Democrats meanwhile wagered that they’d secure a bigger win by stopping the bill than by giving Republicans the political victory. “The American people last night, I think, had the opportunity to see the difference between the parties,” Senate Minority Leader Harry Reid told reporters yesterday. The Nevada Democrat said it was clear Democrats wanted to help the poor and middle-class with the tax breaks and minimum-wage increase but Republicans insisted, as usual, on helping the rich with estate-tax relief.

Democrats think the bill’s demise fits into their campaign message that Republicans run a “Do-Nothing” Congress, intentionally dooming the popular minimum-wage increase by linking it to the estate-tax relief. But Democrats also stepped up efforts yesterday to tell the public that it was a bad bill and that they still want a minimum-wage increase and the popular tax-break extensions.

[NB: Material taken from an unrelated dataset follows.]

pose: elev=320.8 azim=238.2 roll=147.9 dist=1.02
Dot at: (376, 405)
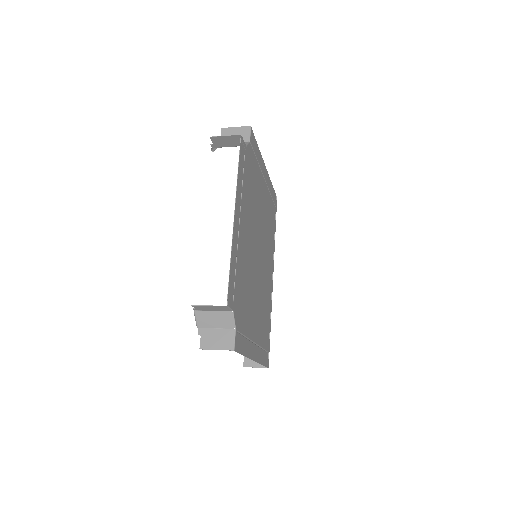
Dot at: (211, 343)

“We are true believers in the minimum wage,” said Mr. Reid. “We’re going to push very, very hard.”

Republicans said the “Do-Nothing” message is laughable. “If there is anything that Congress has not been able to accomplish, you can point the finger at the Democratic side,” said Senate Majority Whip Mitch McConnell, Kentucky Republican.

Voters will hear both of these messages during August, and it is not clear which, if either, will resonate.

The high-stakes tussle over the bill caused a few vicious accusations. The K Street Project, a watchdog group, cited “repeated and credible sources” as saying Mr. Reid and his aides pressured the D.C. lobbying community not to lobby for the bill.

Mr. Reid dismissed the group’s charge, saying, “I don’t know who in the world they’d be talking to.” He said he only spoke to one man from a business group who said he was most interested in the bill’s tax credits for businesses conducting research.

Jim Manley, spokesman for Mr. Reid, said Reid aides did make calls to lobbyists to set the record straight, only after they heard that Mr. Frist and his aides had called lobbyists threatening that the long-sought pensions bill wouldn’t happen if the wage-tax bill failed.

Amy Call, spokeswoman for Mr. Frist, said no such threats or calls were made by the Frist camp. “At no time did we threaten the pensions bill,” she said.

Meanwhile, the popular tax-break extensions that died with the bill, including the business item Mr. Reid cited, are extended each year by Congress, and Democrats are betting Republicans won’t adjourn this fall without approving them. Mr. Frist left some wiggle room on this but said his first strategy would be to bring the entire package back to the floor if public outrage on its defeat is loud enough during the next month or so. “We’ll see how it’ll play,” he said.